→ **Source data**:
▽
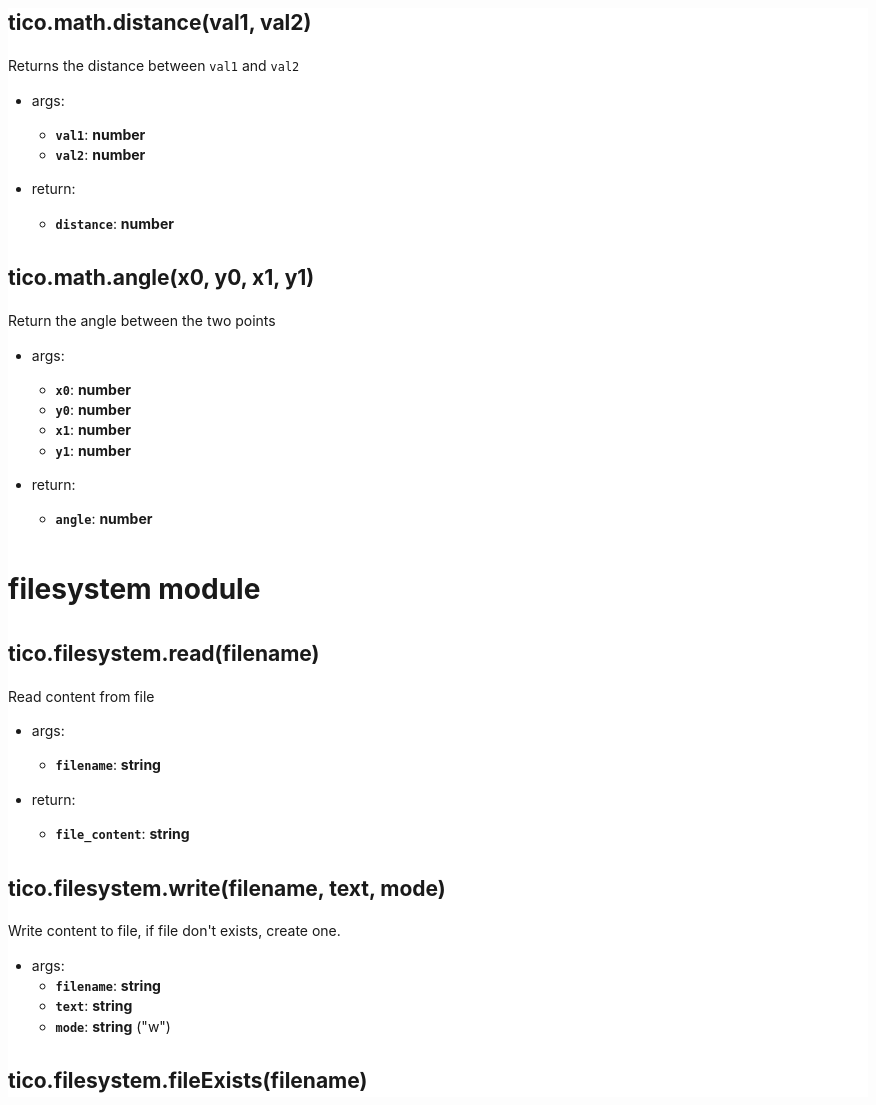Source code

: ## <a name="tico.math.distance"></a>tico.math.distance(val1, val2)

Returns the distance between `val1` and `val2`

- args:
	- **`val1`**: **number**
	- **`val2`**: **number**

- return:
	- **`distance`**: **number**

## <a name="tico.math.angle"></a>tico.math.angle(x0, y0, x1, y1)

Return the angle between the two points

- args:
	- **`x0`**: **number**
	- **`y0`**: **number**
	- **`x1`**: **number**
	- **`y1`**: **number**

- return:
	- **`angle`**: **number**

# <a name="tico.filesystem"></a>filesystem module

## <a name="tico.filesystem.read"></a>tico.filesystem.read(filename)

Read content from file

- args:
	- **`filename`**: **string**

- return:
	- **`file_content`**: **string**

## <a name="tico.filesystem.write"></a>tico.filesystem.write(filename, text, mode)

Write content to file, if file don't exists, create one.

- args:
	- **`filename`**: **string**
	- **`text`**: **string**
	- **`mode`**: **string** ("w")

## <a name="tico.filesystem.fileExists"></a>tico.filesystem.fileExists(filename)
△
→ **Exercise brief**:
What are the lines of the data above that include the string "filename"? Copy them.

→ **Response area**:
## <a name="tico.filesystem.read"></a>tico.filesystem.read(filename)
	- **`filename`**: **string**
## <a name="tico.filesystem.write"></a>tico.filesystem.write(filename, text, mode)
	- **`filename`**: **string**
## <a name="tico.filesystem.fileExists"></a>tico.filesystem.fileExists(filename)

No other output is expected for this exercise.